§ **What the task asks**
The response must contain every line below in which "were" appears.

----- Information given -----

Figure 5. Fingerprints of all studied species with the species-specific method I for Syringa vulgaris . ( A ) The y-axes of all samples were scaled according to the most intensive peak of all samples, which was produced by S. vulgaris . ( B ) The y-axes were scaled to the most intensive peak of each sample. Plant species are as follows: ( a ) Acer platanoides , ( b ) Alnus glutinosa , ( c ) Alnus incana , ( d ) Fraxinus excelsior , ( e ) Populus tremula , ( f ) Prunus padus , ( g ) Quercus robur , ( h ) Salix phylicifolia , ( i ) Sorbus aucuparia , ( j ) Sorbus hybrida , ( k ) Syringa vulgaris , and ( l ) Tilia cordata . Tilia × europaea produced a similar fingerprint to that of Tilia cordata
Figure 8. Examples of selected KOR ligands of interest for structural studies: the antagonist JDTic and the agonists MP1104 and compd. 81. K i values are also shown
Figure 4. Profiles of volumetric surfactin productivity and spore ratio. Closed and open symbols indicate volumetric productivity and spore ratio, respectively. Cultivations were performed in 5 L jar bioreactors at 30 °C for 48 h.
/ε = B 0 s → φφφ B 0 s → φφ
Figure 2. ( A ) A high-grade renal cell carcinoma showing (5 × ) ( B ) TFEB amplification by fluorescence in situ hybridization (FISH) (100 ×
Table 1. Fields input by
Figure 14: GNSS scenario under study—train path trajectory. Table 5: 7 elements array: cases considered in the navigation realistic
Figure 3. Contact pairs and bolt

-----

§ **Answer below**
Figure 5. Fingerprints of all studied species with the species-specific method I for Syringa vulgaris . ( A ) The y-axes of all samples were scaled according to the most intensive peak of all samples, which was produced by S. vulgaris . ( B ) The y-axes were scaled to the most intensive peak of each sample. Plant species are as follows: ( a ) Acer platanoides , ( b ) Alnus glutinosa , ( c ) Alnus incana , ( d ) Fraxinus excelsior , ( e ) Populus tremula , ( f ) Prunus padus , ( g ) Quercus robur , ( h ) Salix phylicifolia , ( i ) Sorbus aucuparia , ( j ) Sorbus hybrida , ( k ) Syringa vulgaris , and ( l ) Tilia cordata . Tilia × europaea produced a similar fingerprint to that of Tilia cordata
Figure 4. Profiles of volumetric surfactin productivity and spore ratio. Closed and open symbols indicate volumetric productivity and spore ratio, respectively. Cultivations were performed in 5 L jar bioreactors at 30 °C for 48 h.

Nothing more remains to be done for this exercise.